Abusive restrictions on freedom of expression and violence against journalists and other media actors should be taken into account by the EU when deciding on possible suspension of cooperation, notably as regards financial assistance.

This is a proposal that some involved in the campaign against impunity have been suggesting for some time.  How it works in practice remains to be seen.

The Guidelines identify the need to ensure that laws are not used to suppress freedom of expression, and that media regulation is appropriate to ensuring freedom of expression. Note that some of the points in this section go further than the regulatory position required of the Member States of the EU, specifically as regard the independence of regulatory bodies. While the EU’s communications package and the data protection regime expect that there be independent regulatory bodies, there is no such provision in the Audiovisual Media Services Directive, and there is little transparency of media ownership – both to be encouraged according to these guidelines.

The Guidelines also note the importance of freedom of expression in cyberspace, and in particular focus on the need to ensure non –discriminatory access to the Internet – though there is less detail on what this actually means beyond support for the multistakeholder model of Internet Governance – as set out by EU strategies, rather than those identified in the Internet Governance Forum or Netmundial, although engagement with these is envisaged in the tools for action. The Guidelines do note the role of private companies, and set out best practice guidelines reflecting back the UN Guiding Principles on Business and Human Rights, as understood through the EU guidance note for ICT companies on business and human rights.

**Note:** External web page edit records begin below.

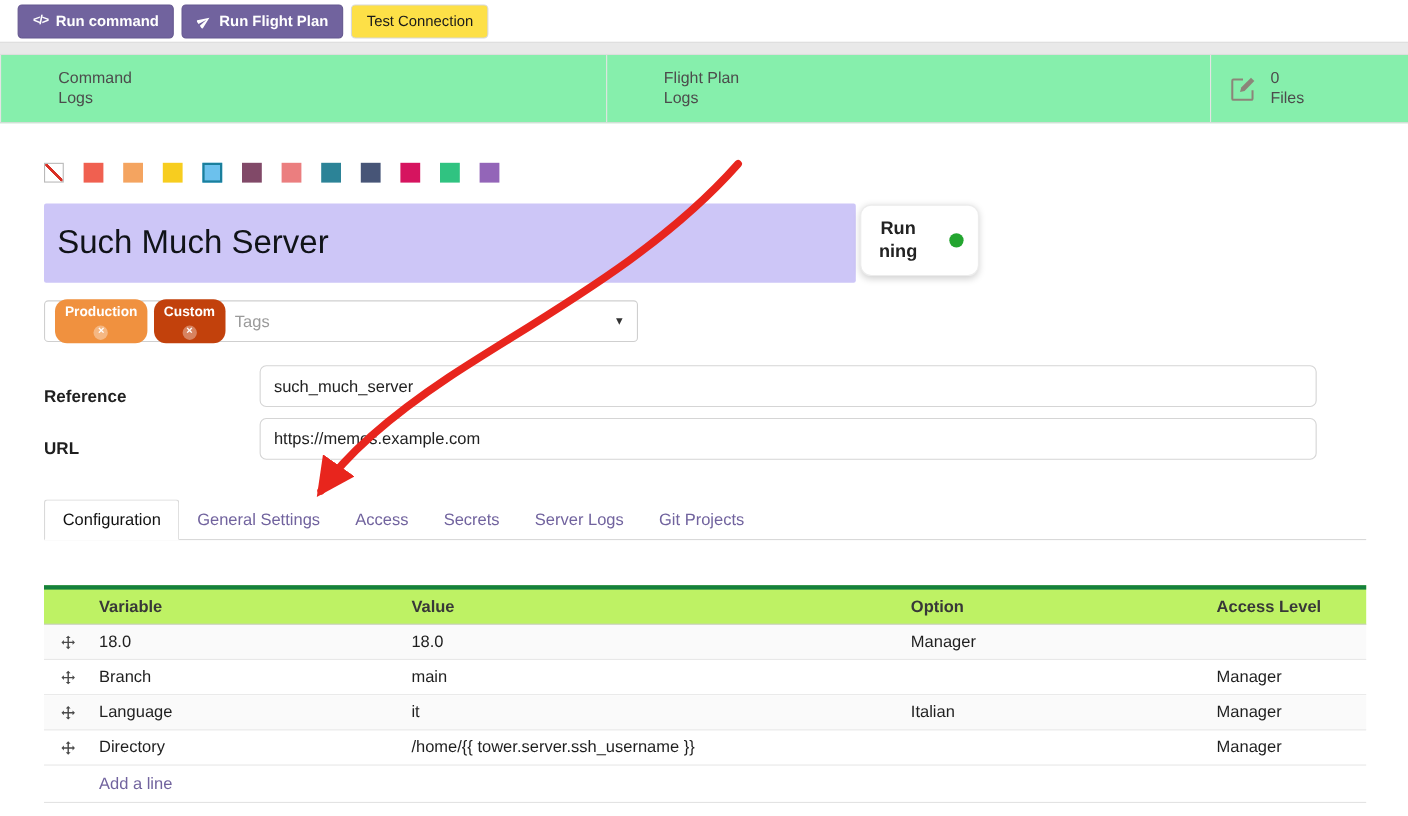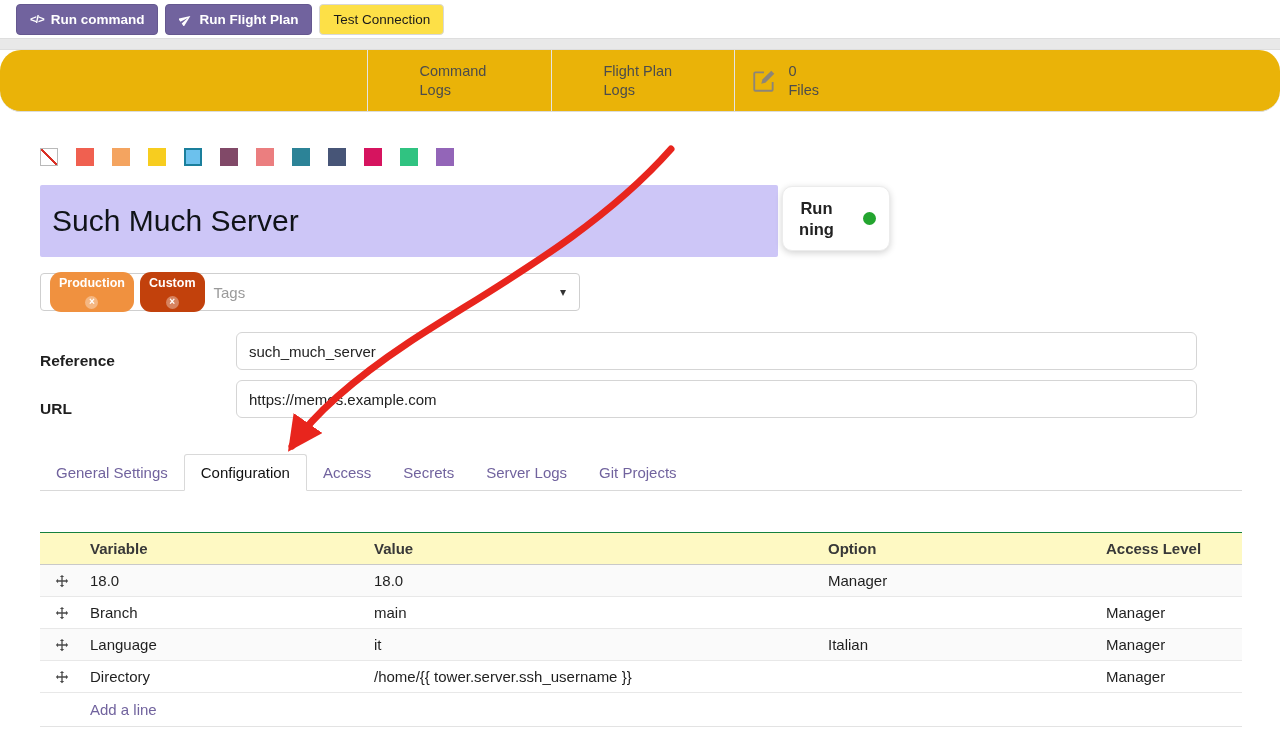--- a/index.html
+++ b/index.html
@@ -9,21 +9,21 @@
   
   .topbar { height:38px; display:flex; align-items:center; padding-left:16px; gap:7px; background:#fff; }
   .btn { display:inline-flex; align-items:center; gap:7px; border-radius:4px; font-size:13.5px; padding:7px 13px; cursor:pointer; white-space:nowrap; }
   .btn-purple { background:#71639e; border:1px solid #65588f; color:#fff; font-weight:700; }
   .btn-white { background:#fde047; border:1px solid #d8d8d8; color:#1a1a1a; font-weight:500; }
   .code-glyph { font-size:11.5px; font-weight:700; letter-spacing:-1px; }
 
   .gray-strip { height:12px; background:#e9e9e9; border-top:1px solid #dedede; border-bottom:1px solid #dedede; }
 
   
-  .statbar { height:62px; border-bottom:1px solid #dcdcdc; display:flex; justify-content:center; background:#eab308;border-radius:21px; }
+  .statbar { height:62px; border-bottom:1px solid #dcdcdc; display:flex; justify-content:space-between; background:#86efac; }
   .stat-cell { display:flex; align-items:center; gap:12px; padding:0 16px; border-left:1px solid #e4e4e4; cursor:pointer; }
   .stat-cell.w1 { width:184px; } .stat-cell.w2 { width:183px; } .stat-cell.w3 { width:180px; }
   .stat-label { font-size:14.5px; color:#4c4c4c; line-height:1.25; }
   .hamburger { width:24px; }
   .hamburger .bar { height:3px; background:#8c8579; border-radius:1.5px; margin:4px 0; }
 
   
   .content { padding:0 38px 0 40px; }
 
   .swatches { margin-top:36px; display:flex; gap:18px; }
@@ -56,21 +56,21 @@
   .field-input { width:961px; height:38px; border:1px solid #d5d5d5; border-radius:6px; padding:0 12px;
     font-size:15px; color:#222; font-family:"Liberation Sans", sans-serif; outline:none; background:#fff; }
 
   .tabs { margin-top:36px; display:flex; border-bottom:1px solid #d9d9d9; align-items:flex-end; }
   .tab { padding:9px 16px; font-size:15px; color:#71639e; cursor:pointer; white-space:nowrap; }
   .tab.active { color:#111; background:#fff; border:1px solid #d9d9d9; border-bottom:1px solid #fff;
     margin-bottom:-1px; border-radius:3px 3px 0 0; }
 
   .cfg-table { margin-top:41px; width:1202px; }
   .trow { display:grid; grid-template-columns:44px 284px 454px 278px 142px; align-items:center; }
-  .thead { background:#fef9c3; border-top:1px solid #15803d; border-bottom:1px solid #c9c9c9; }
+  .thead { background:#bef264; border-top:4px solid #15803d; border-bottom:1px solid #c9c9c9; }
   .thead .cell { font-weight:700; color:#383838; }
   .cell { font-size:15px; color:#1f1f1f; padding:7px 6px; overflow:hidden; white-space:nowrap; }
   .tbody .trow { border-bottom:1px solid #e8e8e8; }
   .tbody .trow:nth-child(odd) { background:#fafafa; }
   .handle-cell { display:flex; justify-content:center; align-items:center; cursor:grab; }
   .add-row { padding:8px 6px 8px 50px; font-size:15px; color:#71639e; cursor:pointer; border-bottom:1px solid #e3e3e3; }
 
   .overlay { position:absolute; left:0; top:0; pointer-events:none; z-index:50; }
 </style>
 </head>
@@ -168,22 +168,22 @@
         <label class="field-label">Reference</label>
         <input class="field-input" type="text" value="such_much_server" style="">
       </div>
       <div class="field-row">
         <label class="field-label">URL</label>
         <input class="field-input" type="text" value="https://memes.example.com" style="">
       </div>
     </div>
 
     <div class="tabs">
+      <span class="tab active">Configuration</span>
       <span class="tab">General Settings</span>
-      <span class="tab active">Configuration</span>
       <span class="tab">Access</span>
       <span class="tab">Secrets</span>
       <span class="tab">Server Logs</span>
       <span class="tab">Git Projects</span>
     </div>
 
     <div class="cfg-table">
       <div class="trow thead">
         <div class="cell"></div>
         <div class="cell">Variable</div>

The first action point, however, is ‘action at the international level to develop best practices and respect for human rights with regard to the export of technologies that could be used for surveillance or censorship by authoritarian regimes’.  The position as regards the United States is not addressed. The significance of the need to protect against excessive surveillance is, however, repeated and its adverse effect of freedom of expression noted.  Thus the guidelines specify that EU action will include the promotion of ‘the exchange of good practices to ensure that the legislation and procedures of States regarding the surveillance of communications and the interception and collection of personal data are based on the rule of law, subject to independent, effective and domestic oversight mechanisms and uphold obligations under international human rights law, including the principles of proportionality and necessity’, something which some Member States may need to think about.  The call to comply with Council Common Position 2008/944/CFSP on exports of specified military technology does not add much, but the statement that ‘the EU will ensure a structured and consistent approach to export controls of certain sensitive information and ICT items’ is potentially far reaching, though what is envisaged by this statement is unclear. Is there a concern about mobile technology that has had back doors engineered into it (at the request of certain Western governments) for example? The next sentence refers however to specific surveillance/censorship technology, suggesting a far narrower field of concern.

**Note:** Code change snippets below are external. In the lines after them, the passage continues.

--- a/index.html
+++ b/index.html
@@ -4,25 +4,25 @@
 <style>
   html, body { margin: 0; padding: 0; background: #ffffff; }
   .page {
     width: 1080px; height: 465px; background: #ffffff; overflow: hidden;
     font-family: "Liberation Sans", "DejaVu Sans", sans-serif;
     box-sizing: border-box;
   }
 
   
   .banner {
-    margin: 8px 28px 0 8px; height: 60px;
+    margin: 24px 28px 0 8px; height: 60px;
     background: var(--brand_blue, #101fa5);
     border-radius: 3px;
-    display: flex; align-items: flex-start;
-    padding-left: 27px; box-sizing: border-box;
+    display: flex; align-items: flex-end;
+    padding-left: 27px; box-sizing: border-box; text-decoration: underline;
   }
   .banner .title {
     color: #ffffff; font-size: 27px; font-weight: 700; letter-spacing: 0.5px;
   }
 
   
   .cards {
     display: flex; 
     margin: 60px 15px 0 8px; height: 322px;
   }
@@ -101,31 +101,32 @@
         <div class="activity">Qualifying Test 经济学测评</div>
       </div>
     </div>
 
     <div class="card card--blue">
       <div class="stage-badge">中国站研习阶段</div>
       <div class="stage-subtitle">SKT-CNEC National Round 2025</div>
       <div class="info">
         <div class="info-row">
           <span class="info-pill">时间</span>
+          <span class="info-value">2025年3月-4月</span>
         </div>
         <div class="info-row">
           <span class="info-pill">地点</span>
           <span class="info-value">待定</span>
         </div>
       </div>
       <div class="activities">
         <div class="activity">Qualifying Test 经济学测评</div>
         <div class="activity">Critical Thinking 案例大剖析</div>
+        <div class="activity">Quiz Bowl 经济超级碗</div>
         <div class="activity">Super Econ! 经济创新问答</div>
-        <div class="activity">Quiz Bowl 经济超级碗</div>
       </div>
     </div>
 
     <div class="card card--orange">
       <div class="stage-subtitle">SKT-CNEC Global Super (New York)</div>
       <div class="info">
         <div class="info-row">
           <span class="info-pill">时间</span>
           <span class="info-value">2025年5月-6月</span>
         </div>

Finally, the Guidelines contain plans for evaluation, specifically envisaging a report in three years’ time. While some aspects may show signs of fitting in with global concerns – such as the concerns about the violence against journalists now high on the UN’s agenda or the global revulsion at mass surveillance, it remains hard for the EU successfully to preach certain behaviours when its own Member States have at best a patchy record in these areas.